Student loan debt is becoming more and more pervasive in the lives of young people across America.
Americans owed about $1.5 trillion in student loans at the end of March 2019, more than two times what they owed a decade earlier, according to Pew Research Center.
Many of the schools leaving students with the greatest amount of debt are in Pennsylvania, according to a new report from LendEDU, a financial product comparison website.
A LendEDU analysis of student loan debt figures at nearly 1,000 four-year private and public higher education institutions nationwide revealed Pennsylvania to have the fourth-highest average student loan debt per borrower among all states and the District of Columbia at $35,510.
There were only six schools in Pennsylvania among the top 250 institutions with the lowest debt and just one in western Pennsylvania – Waynesburg University with an average debt per borrower of $23,944.
But there were 54 schools in the Keystone State among the top 250 institutions with the highest debt, with Washington & Jefferson College leading all Western Pennsylvania schools at $45,306.

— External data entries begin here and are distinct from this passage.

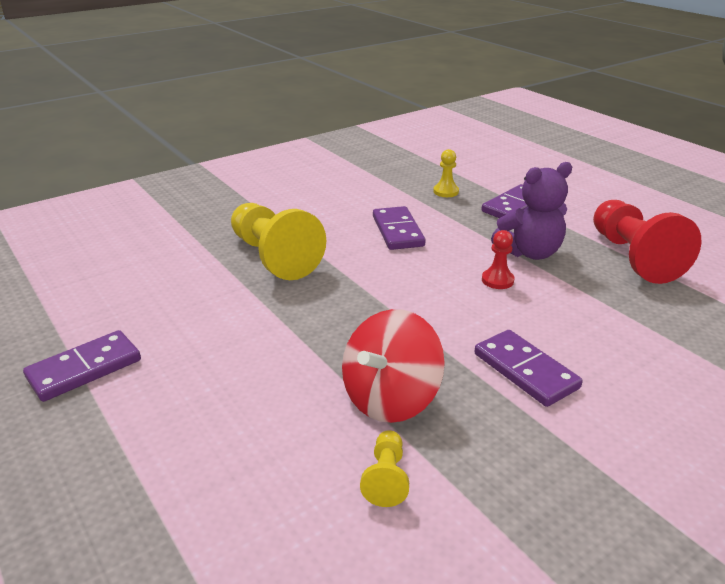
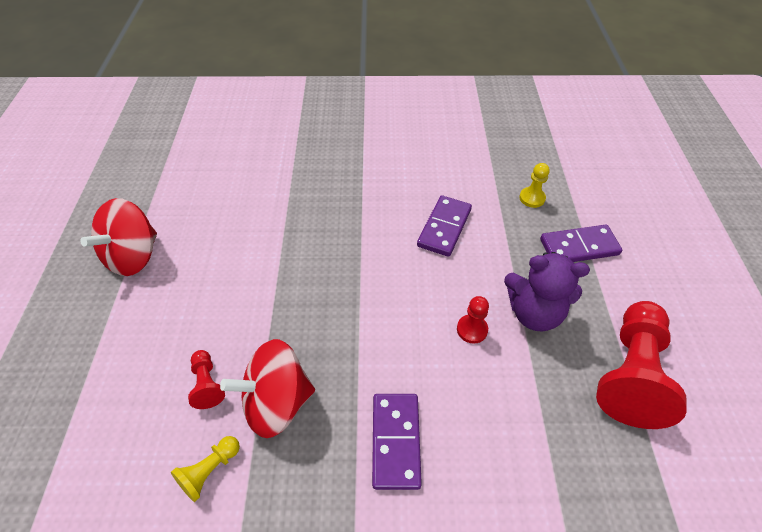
camera: 35 degrees right, 20 degrees up
(84, 369) = (134, 256): purple domino -> red spinning top
(274, 257) = (327, 210): yellow pawn -> none
(303, 421) = (207, 384): none -> red pawn

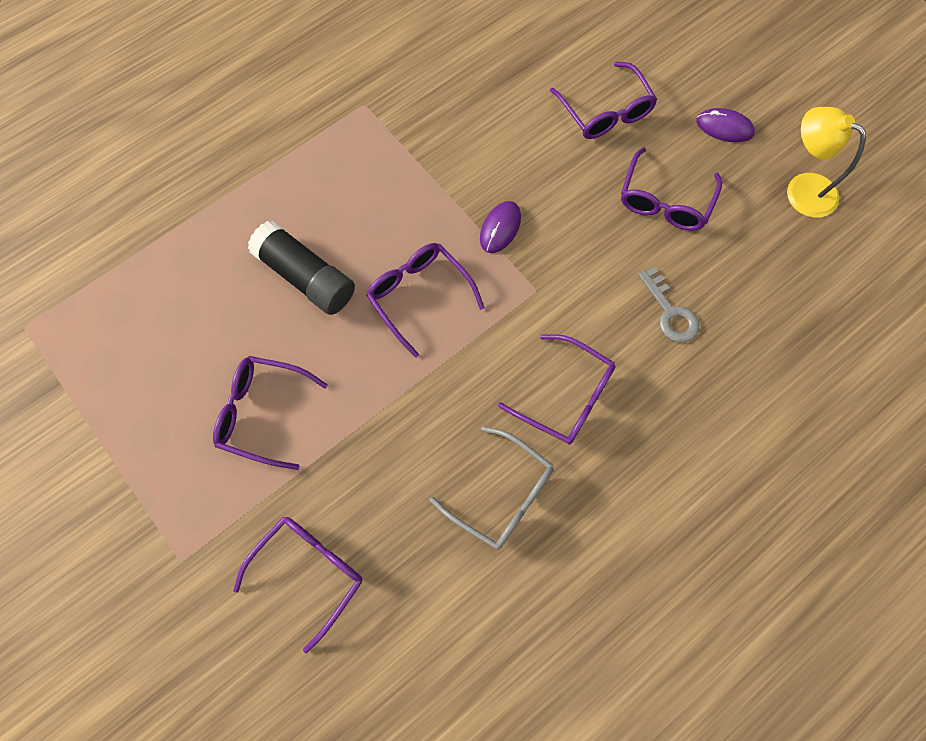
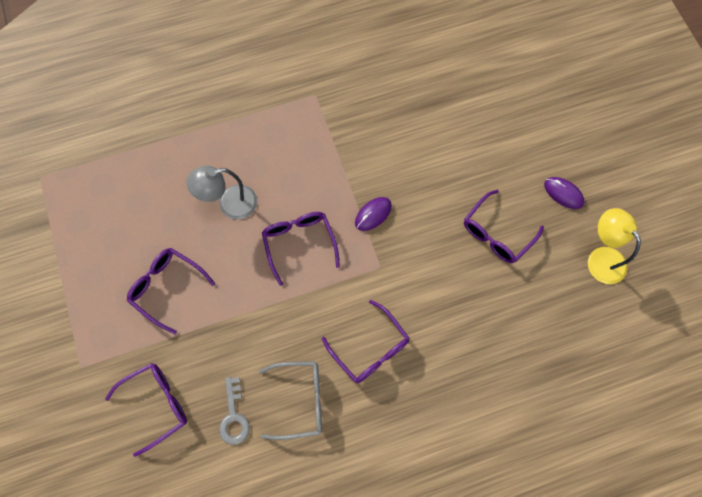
camera: 20 degrees right, 0 degrees up
(306, 277) = (230, 204): black glue stick -> grey lamp
(502, 495) = (300, 400): grey glasses -> grey glasses turned 60 degrees counterclockwise
(605, 112) = (481, 154): purple glasses -> none
(670, 312) = (467, 315): grey key -> grey key (234, 416)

Michael Brown, a research analyst with LendEDU, hypothesized that steeper costs of living contributed to Pennsylvania and other mid-Atlantic and northeastern states having comparatively high amounts of student loan debt, as the top eight average student loan debts per borrower belonged to states in those regions plus the District of Columbia.
Seventeen of the top 24 public schools across America with the highest debt were Pennsylvania institutions, including Penn State’s Erie, Altoona, York, Harrisburg, Berks, Hazleton and University Park campuses, and the University of Pittsburgh and its Greensburg, Johnstown and Bradford campuses.
“(I’m) fairly confident we’re going to continue to see the cost of higher education continue to go up,” Brown said.
And Brown thinks the trend will continue because schools are “allowed to run amuck in terms of where they set their prices.”
The upshot, Brown says, is more young adults graduating from college saddled with so much student loan debt that they live with their parents longer and hold off on buying homes, getting married and having children.
“It’s affecting so many millennials and young Americans,” Brown said.
But Brown noted that Ivy League schools, powered by large endowments, have done a “great job” lowering student loan debt, as they have policies of meeting 100% of a family’s demonstrated financial need.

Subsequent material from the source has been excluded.